The result was not the desired one: the erradication was not achieved, but  the repression intensified, especially with the so-called Plan Dignity.  That plan in 2002 alone claimed 14 injured and 10 dead people in the framework of the policies of ” zero coca”, revealed the Bolivian Froilán Castillo Siles, head of the Coordination Department of the National Council Against Illicit Drug Trafficking (CONALTID).  For the specialist given this scenario “one wonders if the battle was against the traffic or against the producers and the coca leaf “.

Castillo Siles concluded:  “The appointment of the president Evo Morales, product of the accumulation of an historic struggle, allows us to be on a path that goes in alignment,   decolonization of the State and decolonization of policies on drugs”.

In turn, the Colombian Ricardo Vargas Meza, director of Andean Action and an associate member of the Transnational Institute (TNI), dedicated his exposition to show how the data presented by United concerning the effectiveness of the Plan Colombia (which shows a 28 percent reduction of cocaine production in two years) are questionable in terms of the methodology used. He explained that in the late 1990s, the surrender of pure cocaine per hectare was estimated at 4.2 tons and in 2008 was over 5.3 tones. “There is a big trap after including the surrender per hectare we discovered that the reduction was 16% and not 28% as shown in the estimates using UN standards, “he said.

“The data worked in this manner have a very political sense.  The topic of the success of the Plan Colombia justifies the repressive strategy on the region”, said Vargas Meza.  He concluded:  “The drug trafficking problem in Colombia and elsewhere in Latin America is not due to the absence of a state but is more related to a process of criminalization of the state”.

The closing of the panel was in charge of Juan Gabriel Tokatlian, professor and researcher of the Torcuato di Tella University of Argentina, who analyzed the current international context and defined the political system of the drug phenomenon deeply rooted in the global dynamics.  He questioned the motivations that lead to the justification of a war in a 0.1 percent of the population with problematic drug use worldwide.

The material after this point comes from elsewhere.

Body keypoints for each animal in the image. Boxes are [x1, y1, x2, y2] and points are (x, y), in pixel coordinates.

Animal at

And he made three recommendations:  1) moderate regulations, establish differences according to the type of drug; 2) to demand coherence between human rights, environmental and drugs policies and 3) to incorporate citizen diplomacy carried out by the self-organized population to question the current policies and propose alternatives.

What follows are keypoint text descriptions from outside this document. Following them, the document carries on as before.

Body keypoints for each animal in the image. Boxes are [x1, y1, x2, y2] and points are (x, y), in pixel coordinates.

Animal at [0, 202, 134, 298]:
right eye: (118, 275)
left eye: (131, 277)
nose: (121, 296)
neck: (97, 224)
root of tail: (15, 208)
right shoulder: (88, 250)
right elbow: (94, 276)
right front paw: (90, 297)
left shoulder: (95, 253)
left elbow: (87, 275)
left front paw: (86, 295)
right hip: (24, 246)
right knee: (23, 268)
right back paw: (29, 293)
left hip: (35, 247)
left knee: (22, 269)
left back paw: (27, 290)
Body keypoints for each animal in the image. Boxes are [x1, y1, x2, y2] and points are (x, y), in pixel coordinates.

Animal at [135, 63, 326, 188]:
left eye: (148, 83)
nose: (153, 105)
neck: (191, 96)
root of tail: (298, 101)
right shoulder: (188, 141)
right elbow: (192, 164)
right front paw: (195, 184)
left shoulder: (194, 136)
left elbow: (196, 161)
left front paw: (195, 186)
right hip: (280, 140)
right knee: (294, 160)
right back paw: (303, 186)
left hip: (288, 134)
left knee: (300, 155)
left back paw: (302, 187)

New winds in Latin-America?

The I Latin-American Conference Drug Policy took two intense days, in which in parallel to the debates, there were four satellite meetings. The American Network of Intervention in Situations of Social Suffering (RAISSS) coordinated an encounter with member organizations of the Latin American Network of Organizations working in Drug Dependence (RIOD) and with Intercambios to reach an articulation and assemble a common agenda for the region.  Then on Wednesday 5 August afternoon, there was a meeting between government officials, experts and NGO representatives of Latin-American in order to strengthen the dialogue and collaboration on initiatives. Finally, on Friday, 7 August   afternoon, took place  the encounter between drug and harm reduction experts of the region, in order to expand the Latin-American participation in the Global Network of Drug Users and a meeting of the Youth Network for reducing drug-related harm.

At the closing session of the First Latin-American Conference on Drug Policy, Graciela Touzé, President of Intercambios, summarized the two days of meeting: “Maybe for the first time we can say that a real air of change is felt in the region. Hopefully this is the beginning of a work process to improve the conditions of our populations and drug policy for Latin America.”